CVE-2017-14372 in RSA Archer GRC
Summary
by MITRE
RSA Archer GRC Platform prior to 6.2.0.5 is affected by reflected cross-site scripting vulnerabilities via certain RSA Archer Help pages. Attackers could potentially exploit this to execute arbitrary HTML in the user's browser session in the context of the affected RSA Archer application.
Several companies clearly confirm that VulDB is the primary source for best vulnerability data.
Analysis
by VulDB Data Team • 01/16/2021
The vulnerability identified as CVE-2017-14372 represents a critical reflected cross-site scripting flaw within the RSA Archer GRC Platform, affecting versions prior to 6.2.0.5. This issue resides specifically within the RSA Archer Help pages, which serve as essential components for user assistance and documentation within the governance, risk, and compliance platform. The vulnerability stems from inadequate input validation and output encoding mechanisms that fail to properly sanitize user-supplied data before incorporating it into web responses. When users navigate to help pages that process parameters from HTTP requests without proper sanitization, malicious actors can craft specially crafted URLs containing malicious script payloads that get executed in the victim's browser context. The reflected nature of this vulnerability means that the malicious script is reflected off the web server, making it particularly dangerous as it can be delivered through various attack vectors including phishing emails, malicious links, or compromised web pages that direct users to exploit the vulnerable help functionality.
The technical exploitation of this vulnerability occurs when an attacker crafts a malicious URL containing XSS payloads and delivers it to a victim user who is authenticated to the RSA Archer application. Upon clicking the link or visiting the crafted page, the malicious script gets executed within the victim's browser session, operating under the privileges and permissions of the authenticated user. This presents a significant risk as attackers can potentially steal session cookies, modify application data, perform unauthorized actions on behalf of users, or redirect victims to malicious sites. The vulnerability specifically impacts the Help pages functionality, which typically provide contextual assistance and documentation, making it a prime target for exploitation since users naturally visit these pages when seeking information or troubleshooting. The reflected XSS nature means that the malicious payload is not stored on the server but rather injected into the response by the web application, making it more difficult to detect through traditional security scanning methods and requiring immediate remediation upon discovery.
The operational impact of this vulnerability extends beyond simple script execution, as it fundamentally compromises the security posture of organizations using RSA Archer GRC Platform. Given that RSA Archer is designed for enterprise governance, risk, and compliance management, unauthorized access to user sessions could lead to data breaches, regulatory compliance violations, and significant business disruption. Attackers could leverage this vulnerability to escalate privileges, access sensitive risk assessments, compliance reports, and governance data that would otherwise be protected. The vulnerability also creates potential for credential theft through session hijacking, allowing attackers to maintain persistent access to the platform and its associated data. Organizations relying on RSA Archer for critical security operations face heightened risk of insider threats, external breaches, and operational continuity issues when such vulnerabilities remain unpatched. The impact is particularly severe in environments where the platform manages sensitive compliance data, risk assessments, and governance processes that require strict access controls and audit trails.

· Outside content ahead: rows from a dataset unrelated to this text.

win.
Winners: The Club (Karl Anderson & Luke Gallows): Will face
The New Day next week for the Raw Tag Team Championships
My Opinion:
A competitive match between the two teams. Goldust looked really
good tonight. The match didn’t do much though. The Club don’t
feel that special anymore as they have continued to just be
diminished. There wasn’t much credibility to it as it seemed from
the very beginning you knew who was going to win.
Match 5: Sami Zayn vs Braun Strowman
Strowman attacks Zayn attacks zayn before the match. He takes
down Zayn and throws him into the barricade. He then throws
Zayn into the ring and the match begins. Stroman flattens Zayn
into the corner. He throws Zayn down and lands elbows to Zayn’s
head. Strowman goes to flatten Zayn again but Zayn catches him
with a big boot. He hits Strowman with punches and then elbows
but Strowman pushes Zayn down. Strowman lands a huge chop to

Organizations should implement immediate remediation measures including applying the vendor-provided patches for RSA Archer GRC Platform version 6.2.0.5 or later, which contain the necessary fixes for the reflected XSS vulnerability. Network-level protections such as web application firewalls can provide additional defense-in-depth, though they should not be relied upon as the sole mitigation strategy. Input validation and output encoding should be strengthened across all help and user-facing pages to prevent similar vulnerabilities from emerging. Security teams should conduct comprehensive vulnerability assessments of the application and related systems to identify potential additional XSS vulnerabilities. The vulnerability aligns with CWE-79, which specifically addresses cross-site scripting flaws, and represents a clear violation of secure coding practices outlined in the OWASP Top Ten. From an ATT&CK perspective, this vulnerability maps to technique T1059.007 for script execution and T1566 for social engineering, as it enables attackers to leverage user trust in help pages to deliver malicious payloads. Regular security testing, including both automated scanning and manual penetration testing, should be implemented to ensure ongoing protection against similar vulnerabilities in the platform's codebase and dependencies.